A few thoughts:
You'll also take out Mughal India, since the Mughals were of the Timurid ruling dynasty. Commerce and urban life in Central Asia may do better without the devastation inflicted by Timur, who spoiled half a dozen cities for every Samarkand he adorned. Possibly the Chagatai Khanate remnant in the east succeeds in reconquering its western territories, or perhaps the Golden Horde expands into central Asia. Georgia, which got quite a licking from Timur, might remain a regional power longer, or it might just get clobbered by the unhurt Ottomans earlier than OTL.
The Golden Horde being in better shape in turn delays the rise of Russia, and indeed may seriously butterfly it if they decide their Muscovite servants are getting too big for their britches and require being taken down in favor of some other city. It's likely that some other charismatic Muslim Mongol or Turk harnesses the pre-existing nomadic "forces in place" to build an empire on the fragments of the collapsed Ilkhanate, but odds are they won't be as effective a ball-buster as Timur. OTOH, they might establish a more lasting Iranian-Turanian united state and butterfly away the Safavids.
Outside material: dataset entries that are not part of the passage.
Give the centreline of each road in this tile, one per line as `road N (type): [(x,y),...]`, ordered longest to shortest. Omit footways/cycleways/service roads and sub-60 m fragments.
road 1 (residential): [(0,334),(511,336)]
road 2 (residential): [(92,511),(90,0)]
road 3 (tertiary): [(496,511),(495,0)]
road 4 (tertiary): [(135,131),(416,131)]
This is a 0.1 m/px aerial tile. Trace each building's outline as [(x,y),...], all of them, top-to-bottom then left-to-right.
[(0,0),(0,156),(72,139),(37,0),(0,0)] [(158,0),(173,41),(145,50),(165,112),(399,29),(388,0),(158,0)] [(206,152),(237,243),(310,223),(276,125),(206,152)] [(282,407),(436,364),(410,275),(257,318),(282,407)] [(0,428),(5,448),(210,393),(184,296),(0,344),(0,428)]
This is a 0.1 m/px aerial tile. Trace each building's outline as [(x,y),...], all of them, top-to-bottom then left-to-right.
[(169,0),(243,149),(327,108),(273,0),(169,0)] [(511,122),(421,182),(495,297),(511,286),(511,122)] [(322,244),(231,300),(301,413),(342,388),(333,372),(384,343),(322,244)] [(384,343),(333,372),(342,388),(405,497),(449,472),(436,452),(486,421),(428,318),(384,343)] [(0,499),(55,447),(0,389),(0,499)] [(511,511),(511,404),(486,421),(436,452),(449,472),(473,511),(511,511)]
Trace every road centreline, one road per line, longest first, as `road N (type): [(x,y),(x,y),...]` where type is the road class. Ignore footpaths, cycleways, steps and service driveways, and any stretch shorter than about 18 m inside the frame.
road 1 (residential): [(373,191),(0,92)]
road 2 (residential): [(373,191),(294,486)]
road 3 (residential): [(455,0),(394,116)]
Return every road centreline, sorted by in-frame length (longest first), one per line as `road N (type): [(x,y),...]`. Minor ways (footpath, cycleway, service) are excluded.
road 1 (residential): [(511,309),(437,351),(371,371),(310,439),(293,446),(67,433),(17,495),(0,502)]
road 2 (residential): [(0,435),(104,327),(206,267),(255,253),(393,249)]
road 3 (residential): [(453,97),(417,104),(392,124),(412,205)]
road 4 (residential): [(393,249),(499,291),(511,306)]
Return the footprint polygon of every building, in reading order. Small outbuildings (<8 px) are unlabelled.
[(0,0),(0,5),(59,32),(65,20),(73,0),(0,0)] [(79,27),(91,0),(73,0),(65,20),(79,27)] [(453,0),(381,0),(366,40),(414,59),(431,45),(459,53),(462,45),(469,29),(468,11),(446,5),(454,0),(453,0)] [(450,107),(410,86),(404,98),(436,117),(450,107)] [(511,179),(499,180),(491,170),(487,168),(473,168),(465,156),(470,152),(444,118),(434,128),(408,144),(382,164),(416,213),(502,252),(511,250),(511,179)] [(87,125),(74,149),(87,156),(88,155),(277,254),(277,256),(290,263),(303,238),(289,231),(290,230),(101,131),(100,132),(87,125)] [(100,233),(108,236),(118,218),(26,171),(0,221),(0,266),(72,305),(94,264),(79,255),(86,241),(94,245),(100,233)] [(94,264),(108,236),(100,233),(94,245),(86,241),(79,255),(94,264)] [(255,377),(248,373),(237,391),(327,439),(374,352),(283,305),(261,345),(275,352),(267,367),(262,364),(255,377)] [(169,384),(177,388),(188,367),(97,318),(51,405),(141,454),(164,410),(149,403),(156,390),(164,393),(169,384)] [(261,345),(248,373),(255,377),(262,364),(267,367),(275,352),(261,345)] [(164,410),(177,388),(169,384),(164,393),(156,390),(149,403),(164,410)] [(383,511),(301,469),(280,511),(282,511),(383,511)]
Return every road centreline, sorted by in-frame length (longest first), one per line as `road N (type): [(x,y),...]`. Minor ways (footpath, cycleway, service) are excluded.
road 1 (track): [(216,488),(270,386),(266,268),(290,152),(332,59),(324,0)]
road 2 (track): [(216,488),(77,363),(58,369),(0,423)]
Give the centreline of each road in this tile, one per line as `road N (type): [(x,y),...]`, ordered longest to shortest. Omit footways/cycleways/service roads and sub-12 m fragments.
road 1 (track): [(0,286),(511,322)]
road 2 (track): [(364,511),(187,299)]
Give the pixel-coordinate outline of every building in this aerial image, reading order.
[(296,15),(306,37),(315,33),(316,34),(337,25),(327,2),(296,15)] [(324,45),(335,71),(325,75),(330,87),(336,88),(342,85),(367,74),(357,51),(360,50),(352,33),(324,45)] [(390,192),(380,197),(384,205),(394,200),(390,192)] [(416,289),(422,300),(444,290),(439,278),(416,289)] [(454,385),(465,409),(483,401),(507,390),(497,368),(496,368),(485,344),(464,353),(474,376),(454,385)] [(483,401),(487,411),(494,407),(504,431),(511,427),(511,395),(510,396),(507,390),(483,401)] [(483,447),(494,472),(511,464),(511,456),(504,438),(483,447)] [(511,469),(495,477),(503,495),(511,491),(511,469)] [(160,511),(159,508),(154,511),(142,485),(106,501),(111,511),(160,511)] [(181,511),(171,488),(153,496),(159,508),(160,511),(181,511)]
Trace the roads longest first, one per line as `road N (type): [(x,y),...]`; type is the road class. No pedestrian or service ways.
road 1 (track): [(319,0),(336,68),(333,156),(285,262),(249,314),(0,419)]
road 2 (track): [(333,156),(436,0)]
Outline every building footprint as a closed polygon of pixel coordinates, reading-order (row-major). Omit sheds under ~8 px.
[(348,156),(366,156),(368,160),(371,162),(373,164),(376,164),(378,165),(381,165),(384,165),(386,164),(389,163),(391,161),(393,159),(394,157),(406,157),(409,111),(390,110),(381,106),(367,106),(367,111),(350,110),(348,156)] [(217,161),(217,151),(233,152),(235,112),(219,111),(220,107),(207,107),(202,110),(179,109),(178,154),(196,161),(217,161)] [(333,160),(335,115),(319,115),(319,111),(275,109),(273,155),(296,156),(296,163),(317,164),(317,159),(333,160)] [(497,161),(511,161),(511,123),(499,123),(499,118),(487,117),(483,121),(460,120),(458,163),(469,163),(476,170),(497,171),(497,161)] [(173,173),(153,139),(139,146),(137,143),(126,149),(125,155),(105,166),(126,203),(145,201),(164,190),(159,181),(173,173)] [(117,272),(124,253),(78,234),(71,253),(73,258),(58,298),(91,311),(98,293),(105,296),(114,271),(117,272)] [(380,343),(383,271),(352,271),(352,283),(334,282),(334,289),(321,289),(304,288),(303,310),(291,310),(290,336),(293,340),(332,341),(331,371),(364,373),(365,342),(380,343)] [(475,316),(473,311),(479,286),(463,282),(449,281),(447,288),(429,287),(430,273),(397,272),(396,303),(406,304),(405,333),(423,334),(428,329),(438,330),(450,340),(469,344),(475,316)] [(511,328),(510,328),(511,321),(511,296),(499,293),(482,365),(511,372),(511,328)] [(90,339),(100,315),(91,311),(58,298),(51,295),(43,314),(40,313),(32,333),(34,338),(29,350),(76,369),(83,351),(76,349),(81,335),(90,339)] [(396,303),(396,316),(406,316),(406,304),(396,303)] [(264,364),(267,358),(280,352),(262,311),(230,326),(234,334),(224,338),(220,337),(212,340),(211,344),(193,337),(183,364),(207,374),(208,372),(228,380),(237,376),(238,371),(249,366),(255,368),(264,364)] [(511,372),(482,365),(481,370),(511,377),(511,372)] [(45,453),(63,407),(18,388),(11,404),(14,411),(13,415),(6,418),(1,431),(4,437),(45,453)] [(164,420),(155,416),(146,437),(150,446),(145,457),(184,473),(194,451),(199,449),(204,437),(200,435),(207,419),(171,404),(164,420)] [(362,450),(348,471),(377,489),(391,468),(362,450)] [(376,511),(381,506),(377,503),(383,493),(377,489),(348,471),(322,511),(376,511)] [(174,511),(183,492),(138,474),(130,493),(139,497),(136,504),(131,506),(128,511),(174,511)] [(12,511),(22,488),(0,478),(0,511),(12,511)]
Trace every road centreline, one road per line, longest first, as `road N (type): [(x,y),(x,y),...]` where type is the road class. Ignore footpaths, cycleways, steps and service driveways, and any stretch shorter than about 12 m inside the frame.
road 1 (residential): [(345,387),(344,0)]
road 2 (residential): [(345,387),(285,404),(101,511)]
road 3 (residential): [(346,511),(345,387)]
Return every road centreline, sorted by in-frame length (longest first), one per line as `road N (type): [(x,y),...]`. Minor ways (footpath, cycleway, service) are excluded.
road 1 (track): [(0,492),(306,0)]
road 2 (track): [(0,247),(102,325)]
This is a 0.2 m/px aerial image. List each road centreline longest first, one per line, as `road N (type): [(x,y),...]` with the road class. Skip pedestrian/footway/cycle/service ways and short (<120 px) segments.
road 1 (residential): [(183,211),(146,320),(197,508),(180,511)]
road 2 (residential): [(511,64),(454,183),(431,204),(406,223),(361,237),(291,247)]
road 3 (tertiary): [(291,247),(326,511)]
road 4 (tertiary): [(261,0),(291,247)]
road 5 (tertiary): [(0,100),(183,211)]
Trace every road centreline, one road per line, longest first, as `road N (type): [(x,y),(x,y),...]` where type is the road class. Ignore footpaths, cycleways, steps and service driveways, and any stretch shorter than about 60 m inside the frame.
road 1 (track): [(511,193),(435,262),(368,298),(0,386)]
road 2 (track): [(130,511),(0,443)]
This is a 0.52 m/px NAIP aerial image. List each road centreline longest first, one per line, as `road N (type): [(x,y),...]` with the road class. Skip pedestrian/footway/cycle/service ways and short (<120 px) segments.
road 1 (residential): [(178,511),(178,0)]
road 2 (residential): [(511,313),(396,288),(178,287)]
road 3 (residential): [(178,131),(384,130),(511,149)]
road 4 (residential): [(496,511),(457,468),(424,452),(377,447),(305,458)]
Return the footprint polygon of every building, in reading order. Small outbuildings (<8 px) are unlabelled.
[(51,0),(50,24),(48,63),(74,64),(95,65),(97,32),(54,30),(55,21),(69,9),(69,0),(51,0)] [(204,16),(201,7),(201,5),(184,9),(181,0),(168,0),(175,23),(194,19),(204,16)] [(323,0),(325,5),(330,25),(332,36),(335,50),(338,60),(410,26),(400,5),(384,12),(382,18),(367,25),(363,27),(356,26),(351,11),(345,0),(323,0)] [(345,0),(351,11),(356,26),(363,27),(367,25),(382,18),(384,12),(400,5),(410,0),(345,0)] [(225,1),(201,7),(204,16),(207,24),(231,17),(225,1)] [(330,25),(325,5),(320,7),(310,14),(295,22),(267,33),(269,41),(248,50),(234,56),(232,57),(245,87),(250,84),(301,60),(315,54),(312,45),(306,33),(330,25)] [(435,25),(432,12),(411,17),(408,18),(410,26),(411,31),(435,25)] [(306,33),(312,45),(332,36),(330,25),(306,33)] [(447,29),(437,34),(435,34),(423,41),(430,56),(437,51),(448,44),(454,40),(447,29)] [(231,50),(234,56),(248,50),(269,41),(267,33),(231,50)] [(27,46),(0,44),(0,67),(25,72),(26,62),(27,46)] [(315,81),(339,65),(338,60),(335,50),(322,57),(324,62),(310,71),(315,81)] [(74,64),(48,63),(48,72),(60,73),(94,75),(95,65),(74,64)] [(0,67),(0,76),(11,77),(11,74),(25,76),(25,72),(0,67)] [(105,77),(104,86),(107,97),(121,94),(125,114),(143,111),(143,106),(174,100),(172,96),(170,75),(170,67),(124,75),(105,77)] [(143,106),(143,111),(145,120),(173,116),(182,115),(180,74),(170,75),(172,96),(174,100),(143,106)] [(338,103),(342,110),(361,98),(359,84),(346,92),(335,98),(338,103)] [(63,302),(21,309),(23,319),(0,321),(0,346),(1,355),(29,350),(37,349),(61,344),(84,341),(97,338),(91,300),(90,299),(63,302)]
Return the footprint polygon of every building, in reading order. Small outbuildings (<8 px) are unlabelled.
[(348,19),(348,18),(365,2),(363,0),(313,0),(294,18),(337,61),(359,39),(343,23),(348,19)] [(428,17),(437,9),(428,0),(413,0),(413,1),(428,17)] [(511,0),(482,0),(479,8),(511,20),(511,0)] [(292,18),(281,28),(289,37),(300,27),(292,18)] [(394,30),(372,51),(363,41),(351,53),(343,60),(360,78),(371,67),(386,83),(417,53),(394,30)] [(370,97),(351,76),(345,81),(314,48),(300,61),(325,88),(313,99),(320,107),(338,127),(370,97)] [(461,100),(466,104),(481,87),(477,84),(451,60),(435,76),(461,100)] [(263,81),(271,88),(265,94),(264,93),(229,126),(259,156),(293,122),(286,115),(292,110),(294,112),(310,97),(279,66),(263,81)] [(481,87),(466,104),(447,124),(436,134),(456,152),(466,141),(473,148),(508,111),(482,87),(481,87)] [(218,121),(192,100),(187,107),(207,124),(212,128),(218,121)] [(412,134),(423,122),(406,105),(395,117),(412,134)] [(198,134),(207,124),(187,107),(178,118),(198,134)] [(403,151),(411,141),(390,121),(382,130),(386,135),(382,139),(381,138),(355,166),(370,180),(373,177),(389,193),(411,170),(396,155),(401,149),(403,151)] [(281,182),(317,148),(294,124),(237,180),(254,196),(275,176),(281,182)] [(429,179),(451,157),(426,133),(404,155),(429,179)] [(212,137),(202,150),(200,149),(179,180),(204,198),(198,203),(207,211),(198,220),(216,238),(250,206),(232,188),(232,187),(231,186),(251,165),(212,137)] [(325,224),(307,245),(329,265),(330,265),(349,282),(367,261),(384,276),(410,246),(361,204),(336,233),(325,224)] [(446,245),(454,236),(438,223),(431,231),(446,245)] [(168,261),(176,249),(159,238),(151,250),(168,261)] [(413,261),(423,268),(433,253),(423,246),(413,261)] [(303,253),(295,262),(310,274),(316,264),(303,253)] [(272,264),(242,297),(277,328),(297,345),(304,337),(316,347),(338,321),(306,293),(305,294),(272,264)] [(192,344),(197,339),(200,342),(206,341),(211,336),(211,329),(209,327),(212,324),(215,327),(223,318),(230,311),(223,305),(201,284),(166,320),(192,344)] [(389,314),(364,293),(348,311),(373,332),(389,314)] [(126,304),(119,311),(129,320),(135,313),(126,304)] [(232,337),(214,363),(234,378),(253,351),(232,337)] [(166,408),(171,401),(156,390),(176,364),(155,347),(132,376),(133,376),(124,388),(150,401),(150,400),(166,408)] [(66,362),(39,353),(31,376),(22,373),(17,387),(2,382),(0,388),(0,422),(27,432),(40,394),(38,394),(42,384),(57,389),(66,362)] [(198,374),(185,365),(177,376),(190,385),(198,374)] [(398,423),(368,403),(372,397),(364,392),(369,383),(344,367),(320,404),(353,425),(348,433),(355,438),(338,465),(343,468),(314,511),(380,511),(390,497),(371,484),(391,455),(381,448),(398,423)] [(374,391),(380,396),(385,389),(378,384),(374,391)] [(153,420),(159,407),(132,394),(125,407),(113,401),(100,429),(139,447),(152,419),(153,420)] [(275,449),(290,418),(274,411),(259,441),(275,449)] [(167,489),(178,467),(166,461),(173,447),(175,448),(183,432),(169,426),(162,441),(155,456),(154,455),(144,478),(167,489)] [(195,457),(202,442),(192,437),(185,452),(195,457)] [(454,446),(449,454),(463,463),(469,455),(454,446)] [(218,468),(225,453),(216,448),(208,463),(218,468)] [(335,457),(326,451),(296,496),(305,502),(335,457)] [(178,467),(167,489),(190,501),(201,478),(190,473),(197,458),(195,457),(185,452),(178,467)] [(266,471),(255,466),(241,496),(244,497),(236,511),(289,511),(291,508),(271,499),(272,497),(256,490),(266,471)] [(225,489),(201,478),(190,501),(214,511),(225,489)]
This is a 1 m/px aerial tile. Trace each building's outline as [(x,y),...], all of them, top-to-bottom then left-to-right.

If the area between the Aral and eastern Anatolia remains disunited through the 1400s, it's possible that the Ottomans, running out of logistical steam with the long run accross the Balkans at some point in the 1400s, either in Hungary or SE Germany, and facing a Mamluk Egypt stronger than it would be in the early 1500s, might move east and lose interest in Europe pushing into an area which had not yet been "innoculated" against their rule by the triumph of Shi'aism (still a minority religion in Iran proper at the time, IIRC).